> [Text excerpt]:
^^^^

Like the Declaration of Independence or the Bill of Rights, America's public lands embody a noble idea. They conjure up images of freedom and hope--images of an enduring, priceless patrimony, a public trust, to be preserved for the common good and for the benefit and enjoyment of all people.
--Rachel S. Cox, in the Albuquerque Journal, July 16, 2000
For the past decade and a half, I have been promoting this idea while working for Public Lands Interpretive Association, whose mission is to educate and inspire Americans about our tremendous heritage of the Public Domain.
With PLIA, I have worked on several outreach projects, including a border-to-border trek, entirely on public lands, and more recently, a slideshow on the history of American public lands, funded in part by the New Mexico Humanities Council.
But it's not really working the way we hoped. Somehow, the notion of public lands as a unified concept hasn't caught on like wildfire. So I need your help. Here's why it matters...
A Quick History of Public Lands
Public Domain. That's where you go hunting, or camping, or picking wildflowers, and ain't nobody can tell you what to do. Because that's land that belongs to me, and to you, and to everyone else.

^^^^

> [Supplied information]:
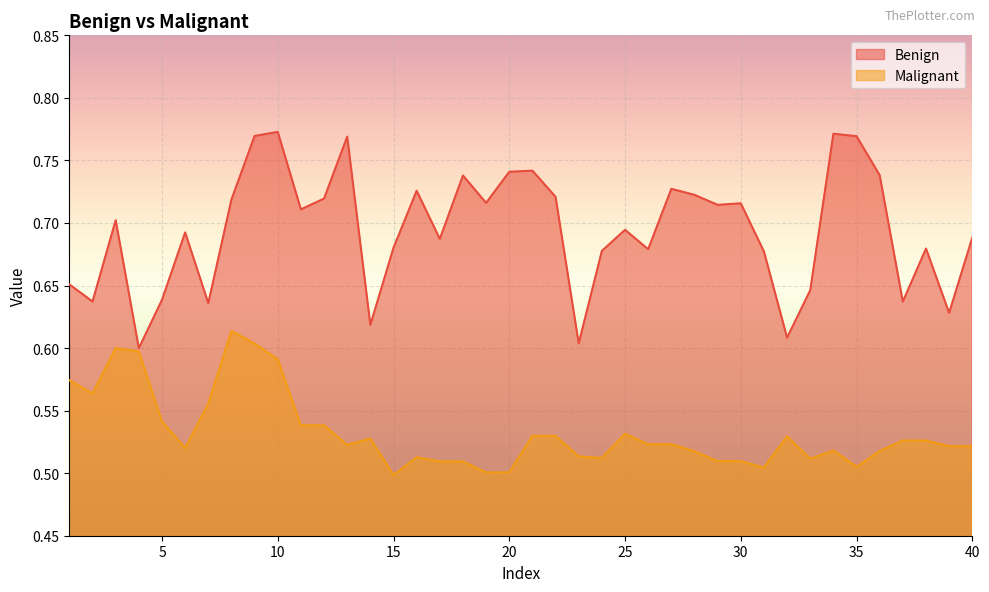

What is the value of the Benign point at the 20th from the left?

0.7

^^^^

Can you reproduce word for word the part of the public lands essay above that falls between "But it's not" and "why it matters...", inclusive?

> [Problem solution]:
But it's not really working the way we hoped. Somehow, the notion of public lands as a unified concept hasn't caught on like wildfire. So I need your help. Here's why it matters...